Copy out again the rows starting with the line containing "January 2024" and continuing through the end of the rows, with both ends included. Omit the pictures from your answer.

══ DATASET

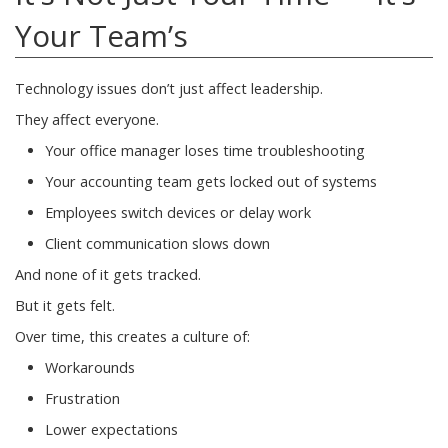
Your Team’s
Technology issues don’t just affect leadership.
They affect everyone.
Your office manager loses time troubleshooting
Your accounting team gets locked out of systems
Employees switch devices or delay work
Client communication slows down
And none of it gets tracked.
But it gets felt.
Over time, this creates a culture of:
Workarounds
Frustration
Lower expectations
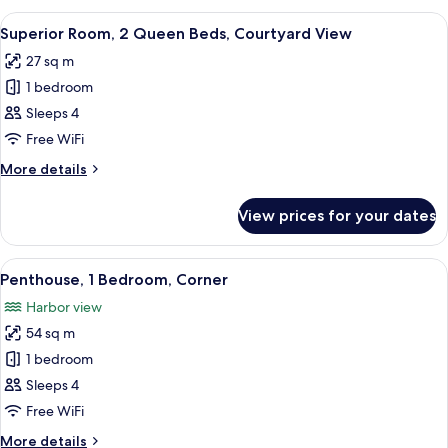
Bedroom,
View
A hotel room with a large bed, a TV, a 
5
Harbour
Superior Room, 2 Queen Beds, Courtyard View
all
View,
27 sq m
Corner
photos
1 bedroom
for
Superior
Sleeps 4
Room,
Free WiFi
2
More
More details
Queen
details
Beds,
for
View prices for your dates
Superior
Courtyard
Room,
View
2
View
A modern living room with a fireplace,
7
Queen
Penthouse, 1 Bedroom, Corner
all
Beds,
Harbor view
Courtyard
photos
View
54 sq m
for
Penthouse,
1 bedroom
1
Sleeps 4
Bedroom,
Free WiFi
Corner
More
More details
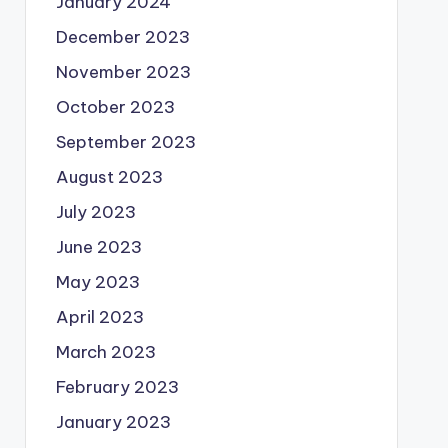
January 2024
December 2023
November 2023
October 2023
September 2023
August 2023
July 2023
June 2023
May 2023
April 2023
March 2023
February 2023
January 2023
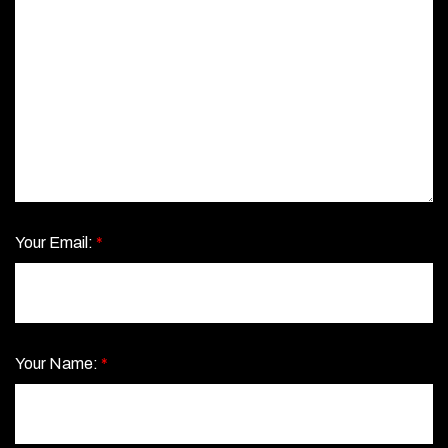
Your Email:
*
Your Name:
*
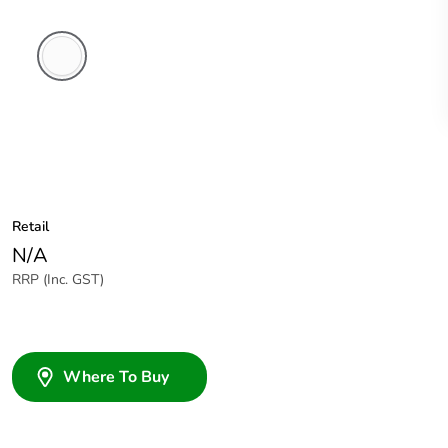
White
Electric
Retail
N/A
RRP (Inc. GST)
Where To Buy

════

__RESPONSE__.
January 2024
December 2023
November 2023
October 2023
September 2023
August 2023
July 2023
June 2023
May 2023
April 2023
March 2023
February 2023
January 2023
Your Email:
*
Your Name:
*
White
Electric
Retail
N/A
RRP (Inc. GST)
Where To Buy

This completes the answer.